Hay un campo de amapolas rojizas, están protegidas por un firmamento rosado que se encoge y se agranda. Existen también unos barrotes calcinosos que cuidan de todo el paisaje; crecen en torno a una recta fragmentada del mismo pigmento ocre, ésta es flexible y danza al son del viento, producido por una laberíntica enredadera del color del coral y amparada por una cueva rocosa. Ésta se conecta con el resto del horizonte mediante unas prolongaciones delicadas y cuidadosamente organizadas. Parten desde dos esferas cristalinas que envuelven un aro del matiz de las nebulosas, -que a su vez contienen en su eje un agujero negro e infinito- hasta un par de rocas imán antiguas y sabias. Las flores bermellón, el cielo rosado, los barrotes beige y la recta fragmentada se concentran en el núcleo de todo. Ésta última acaba ensanchándose al llegar a una pareja de cerros semejantes y redondeados, que se extienden después en un dúo de cordilleras paralelas hasta llegar a las viejas rocas imán. Volviendo de nuevo hacia lo alto, donde el principio del segmento se encuentra, habitan dos barras paralelas que unen -cada una- una extensa sierra al resto del ecosistema. Estas cordilleras terminan dividiéndose en cinco pequeñas colinas, son suaves y delicadas, y reposan calmadas esperando al despertar. Todo este paisaje lozano, rozagante y lúcido es cubierto por una ligera seda azafranada, colmada de las marcas de las que le ha dotado el tiempo y la experiencia. Por último, cobijando una vez más la rocosa caverna, hay una gran cantidad de hilos de fino oro que ondean al son de un mar obscuro y abismal.

La luz del Sol es un distante recuerdo que lucha por alcanzar las profundidades del océano eterno y solitario; a pesar de la naturaleza variada y comprensiva, lo que el mar busca desesperado con sus olas recurrentes e hipnóticas es el entendimiento y la aprehensión del hombre. Hay quien lo intenta desde las afueras: dedica todas sus fuerzas a comprenderlo, se da cuenta de que hay que conocerlo desde dentro para poder descifrarlo y, al ver su fracaso, recrea el océano con un mar de lágrimas. Existe también un tipo de humano que al ver su fracaso se lanza a los brazos del gran charco, falleciendo antes de llegar a entenderlo. Ni siquiera los que el mar traga por accidente -o intentando, en efecto, conseguir la comprensión del hombre- logran finalizar su cometido antes de expirar y convertirse en una memoria lejana en el tiempo.

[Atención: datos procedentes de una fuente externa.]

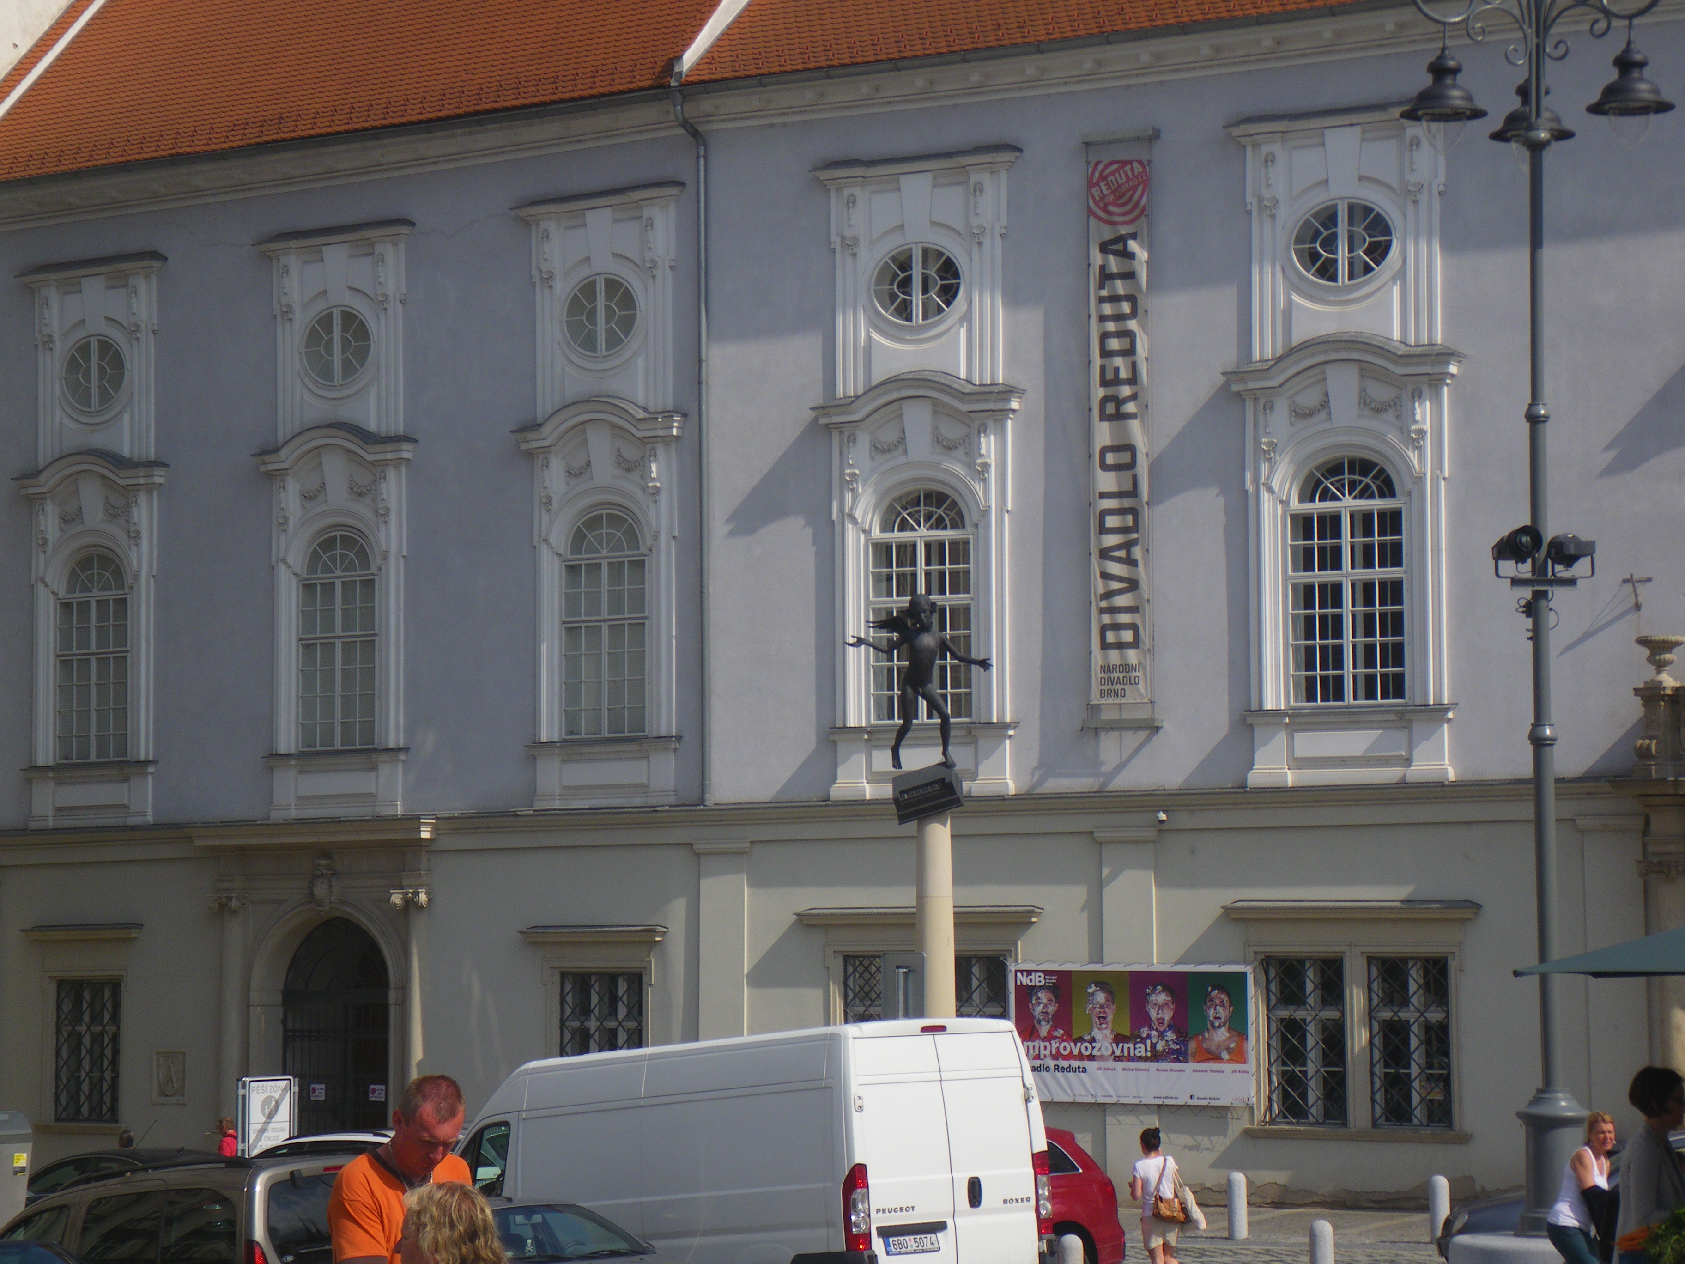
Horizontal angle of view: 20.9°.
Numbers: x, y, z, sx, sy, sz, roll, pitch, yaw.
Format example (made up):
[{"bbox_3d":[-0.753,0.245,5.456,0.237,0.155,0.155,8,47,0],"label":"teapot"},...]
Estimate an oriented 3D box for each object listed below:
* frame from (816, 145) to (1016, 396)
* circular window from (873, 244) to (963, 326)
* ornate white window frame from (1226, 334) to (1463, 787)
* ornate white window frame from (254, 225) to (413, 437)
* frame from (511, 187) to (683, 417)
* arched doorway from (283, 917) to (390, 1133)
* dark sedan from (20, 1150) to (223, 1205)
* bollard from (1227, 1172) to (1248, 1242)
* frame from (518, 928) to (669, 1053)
[{"bbox_3d":[0.995,-4.924,62.747,3.037,3.207,0.400,-3,-5,30],"label":"frame"},{"bbox_3d":[1.033,-4.769,62.887,1.327,1.012,0.150,-3,-5,30],"label":"circular window"},{"bbox_3d":[6.472,-0.892,59.234,3.102,5.725,0.450,-3,-5,30],"label":"ornate white window frame"},{"bbox_3d":[-7.242,-4.264,65.143,2.514,2.903,0.400,-4,-5,35],"label":"ornate white window frame"},{"bbox_3d":[-3.506,-4.741,65.581,2.865,3.068,0.400,-4,-6,36],"label":"frame"},{"bbox_3d":[-7.150,6.039,64.694,1.735,3.983,0.300,-4,-5,35],"label":"arched doorway"},{"bbox_3d":[-7.069,5.912,45.944,4.500,1.450,1.780,-4,-6,40],"label":"dark sedan"},{"bbox_3d":[4.490,6.515,52.000,0.227,0.778,0.227,0,-5,0],"label":"bollard"},{"bbox_3d":[-3.375,5.489,61.715,2.230,3.038,0.380,-4,-5,35],"label":"frame"}]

Así pues, es como el gran azul del planeta está condenado a la ininteligibilidad perpetua, meciendo sus sentimientos y emociones en un baile taciturno dictado por la inmensa y distante Luna, creando arte y siendo destino de miradas contemplantes y admiradoras de su belleza inconsciente.

lunes, 16 de mayo de 2016

Admiración

«Cada parte de mi cuerpo es un mundo distinto, cada parte de mí, cada segundo de mi existencia»


El minuto eterno te transporta por un universo indomable, oscuro, temerario y brillante. Fluyes y te transformas como una melodía de Pink Floyd: eres el eco del bosque, una flor de loto bailando sobre el agua cristalina y divinizada. El tiempo se agota y se renueva, y tú cierras los ojos; la parsimonia te invita a bailar: la abrazas, unís vuestros cuerpos y os fundís con las estrellas. Quema. Eres música, escritura: eres arte. Belleza pura e irrefutable. Cada gesto, cada mirada... Todo es un sin fin de hermosura, el entorno te entiende y te guía. Creces y renaces con la magnitud de una luz en el inmenso cielo azul. Eres psicodelia pura, adormeces, arañas, encandilas y ardes. De tus ojos nace el horizonte: siempre a lo lejos, siempre distante y embaucador. Eres mundana como una velada eterna bajo un puente infinito y divina como una constelación cambiante en lo profundo del vacío. Tu alma es fría, cruel y distante; también es caliente, empática y cercana. Te llamarías contradicción si fuera posible nominarte, cielo.